EVERETT — Tucked away in a grove at McCollum Park, the Snohomish County DUI Victims Memorial Wall was once a place where family members and loved ones of victims could grieve.
But now, widower Tony Mace said drug use and transients have rendered the area less-than-desirable for quiet reflection. The remote location also means many aren’t aware the memorial exists.
That’s why Jan Schemenauer, the county’s DUI victim panel coordinator, has proposed moving it to the Snohomish County campus in downtown Everett.
“The first time I went down to the wall, I was, for lack of a better word, appalled,” she said at a County Council meeting Tuesday morning. “I thought the emotion behind it was most sincere, but I felt that the location was horrible.”
Schemenauer’s husband was killed by an impaired driver 40 years ago. They had been married for five months.
“I feel that the more we put (the memorial) in the front, rather than in the back, is the only way we’ll get change to occur,” she said.
The wall was built in 2001 and has 143 names on it.
At Tuesday’s meeting, a handful of survivors came to discuss why they support moving the memorial.
Mace lost his wife of two years and high school sweetheart, Cinnamon Mace, in 1992.
He’s thought about putting her name on the wall a couple of times, but “it’s not a location I would go to to remember her,” he said.
Mace, now a county firefighter, said he’d like to see the wall honor victims in a welcoming public place, similar to a war memorial.
“It’s comparable to me because of the tragedy of the loss,” he said. “I think the DUI wall should be as meaningful, as impactful and as public of a location.”
James Snow, who lost his brother, Peter John Snow, in 1994, said he doesn’t mind the wall’s location. Peter’s name was added in 2015.
“But the couple of times I’ve been back to visit I’ve found things on the wall that are just horrible and go against what the wall was meant to be, almost like a slap in the face,” he said. “So I’ve kind of stopped going, and I think that’s a tragedy.”

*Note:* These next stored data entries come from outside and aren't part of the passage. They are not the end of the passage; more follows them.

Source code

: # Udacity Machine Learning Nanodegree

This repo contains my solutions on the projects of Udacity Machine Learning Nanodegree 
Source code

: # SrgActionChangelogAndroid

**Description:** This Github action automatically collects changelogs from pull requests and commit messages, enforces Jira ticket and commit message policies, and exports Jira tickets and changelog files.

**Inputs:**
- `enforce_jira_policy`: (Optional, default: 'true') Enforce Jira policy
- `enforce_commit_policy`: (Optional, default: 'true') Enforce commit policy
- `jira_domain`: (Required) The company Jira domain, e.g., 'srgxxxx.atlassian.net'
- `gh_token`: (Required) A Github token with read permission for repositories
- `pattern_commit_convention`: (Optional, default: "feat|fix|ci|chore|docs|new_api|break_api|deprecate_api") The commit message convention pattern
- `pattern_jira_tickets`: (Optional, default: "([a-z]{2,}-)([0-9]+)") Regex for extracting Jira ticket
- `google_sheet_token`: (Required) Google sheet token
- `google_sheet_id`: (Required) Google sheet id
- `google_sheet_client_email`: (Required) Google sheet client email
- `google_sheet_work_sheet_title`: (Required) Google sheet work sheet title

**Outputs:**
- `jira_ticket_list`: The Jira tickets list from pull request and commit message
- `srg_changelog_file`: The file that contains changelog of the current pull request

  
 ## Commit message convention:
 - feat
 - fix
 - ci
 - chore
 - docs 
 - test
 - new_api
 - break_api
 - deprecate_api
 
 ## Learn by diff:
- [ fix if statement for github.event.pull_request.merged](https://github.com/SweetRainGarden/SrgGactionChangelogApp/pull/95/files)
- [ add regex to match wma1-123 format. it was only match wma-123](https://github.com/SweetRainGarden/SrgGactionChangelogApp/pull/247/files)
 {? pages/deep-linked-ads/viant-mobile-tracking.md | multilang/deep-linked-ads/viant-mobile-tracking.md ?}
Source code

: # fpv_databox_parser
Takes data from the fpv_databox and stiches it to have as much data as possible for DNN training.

Schemenauer said the wall has been marked with graffiti, and people have written names on empty tiles.
In a more central location like the Snohomish County government campus, Snow said the wall could serve as a reminder and a lesson to those who walk past it.
County Councilmember Sam Low directed staff to look into potential alternative locations for the monument.
They’ll be speaking with the families of those whose names are on the wall to make sure the move would serve everyone involved, Low said. It will likely be several months before the topic comes back to the council, he said.